Complain about physics or engineering all you want, but I’d build a deathray if they let me. I keep signing ‘Safe Research’ agreements, and the subtitle is always ‘No Deathrays, MATT!’ I’d build a deathray right now. I’ll get some spandex, go on Atkins, and make people RUE THE DAY. Aktins is probably why mad scientists are so cranky.

Also, there’s no Spiderman movie where villians summon dinosaurs in NYC. Spiderman needs to fight a T-Rex in Time Square. Prefeathers T-Rex. The villians are mad scientists. They can change things up for the aesthetics. The T-Rexes can eat the complainers!

Also also, I think it should be T-Reges.

Twisting a Conversation

So narrator Alice is overhearing Bob and Charlie talking. I need Bob and Charlie to mention they’re going to do a little murder. I’ve got a few difficulties.

First, arguments in the real world sound unrealistic, because most arguments in the real world consist of two people saying the same thing over and over again. Listen to some old, bitter argument. There’s no new information; the people just keep bringing up the same information that they think the other party isn’t properly weighing. If Bob thinks they shouldn’t do the murder because they’ll get caught, but Charlie really doesn’t like Danielle, Bob will really just keep saying, ‘But we’ll get caught!’ over and over again. That doesn’t sound real in text. Likewise, Bob will start harping on how much he doesn’t want to go to jail, get killed by the police, why the investigators will catch them, etc. It’s all stuff Charlie already knows but isn’t weighing as heavily as Bob thinks he should. It’s called maid-and-butler dialogue, two people saying things they already know for the benefit of the audience, but it’s how people talk.

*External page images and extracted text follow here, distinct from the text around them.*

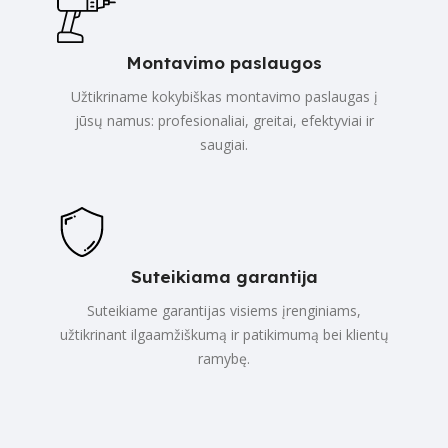
Montavimo paslaugos
Užtikriname kokybiškas montavimo paslaugas į
jūsų namus: profesionaliai, greitai, efektyviai ir
saugiai.
Suteikiama garantija
Suteikiame garantijas visiems įrenginiams,
užtikrinant ilgaamžiškumą ir patikimumą bei klientų
ramybę.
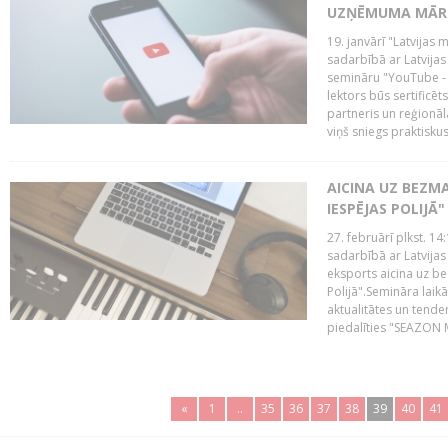
UZŅĒMUMA MĀRK
19. janvārī "Latvijas 
sadarbībā ar Latvijas
semināru "YouTube -
lektors būs sertific
partneris un reģionā
viņš sniegs praktisku
AICINA UZ BEZM
IESPĒJAS POLIJĀ"
27. februārī plkst. 14:
sadarbībā ar Latvijas
eksports aicina uz b
Polijā".Semināra laik
aktualitātes un tende
piedalīties "SEAZON M
«
1
..
35
36
37
38
39
40
41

They talk like that when they’re performing for someone. Either themselves or an audience, but they’re performing.

In politics, you know the conversation has halted when people talk to the press like this. ‘I believe in America!’ or ‘We need to help the people!’ These are both obvious statements, and Party A could or should know Party B knows them already. But Party B isn’t weighing a point as heavily as Party A thinks they should. So the truisms reappear, and Party A will say one to the media because they’re performing now, not seriously trying to move ahead.

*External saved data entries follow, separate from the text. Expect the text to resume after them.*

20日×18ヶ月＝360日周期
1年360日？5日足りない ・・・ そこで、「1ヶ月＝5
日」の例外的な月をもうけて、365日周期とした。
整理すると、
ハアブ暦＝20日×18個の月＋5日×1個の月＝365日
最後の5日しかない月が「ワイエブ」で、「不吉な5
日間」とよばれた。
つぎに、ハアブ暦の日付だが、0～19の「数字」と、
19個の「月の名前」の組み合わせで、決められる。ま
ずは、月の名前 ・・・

I’ve worked with teenagers a few times, and they’re a lot of fun (as an adult) when they’re not performing. If they’re performing for each other or themselves, they’re infuriating.

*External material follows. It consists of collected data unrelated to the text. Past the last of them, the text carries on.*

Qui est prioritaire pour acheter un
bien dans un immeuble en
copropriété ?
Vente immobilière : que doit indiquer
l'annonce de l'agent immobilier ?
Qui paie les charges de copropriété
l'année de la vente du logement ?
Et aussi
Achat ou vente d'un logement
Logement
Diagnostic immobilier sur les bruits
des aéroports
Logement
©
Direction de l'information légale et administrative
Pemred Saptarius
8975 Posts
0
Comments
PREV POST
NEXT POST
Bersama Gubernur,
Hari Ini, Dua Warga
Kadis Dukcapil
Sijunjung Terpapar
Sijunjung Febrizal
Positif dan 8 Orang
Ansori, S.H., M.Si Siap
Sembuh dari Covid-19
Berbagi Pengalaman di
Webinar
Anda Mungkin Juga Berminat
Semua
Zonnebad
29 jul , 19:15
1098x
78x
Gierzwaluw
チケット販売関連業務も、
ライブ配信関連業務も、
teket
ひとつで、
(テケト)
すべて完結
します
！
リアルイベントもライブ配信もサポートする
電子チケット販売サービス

The proverbial maid and butler are performing for the audience. People in real arguments where the positions have calcified are performing for themselves. They’ve visualized this, practiced this, thought about it in the shower and while cooking, and now they’re doing what they practiced. It’s a show where the audience and performer are one.

But for all that it happens in the real world all the time, it sounds terrible and gets me no closer to Bob and Charlie confirming to the eavesdropping narrator that they’re going to do a little murder.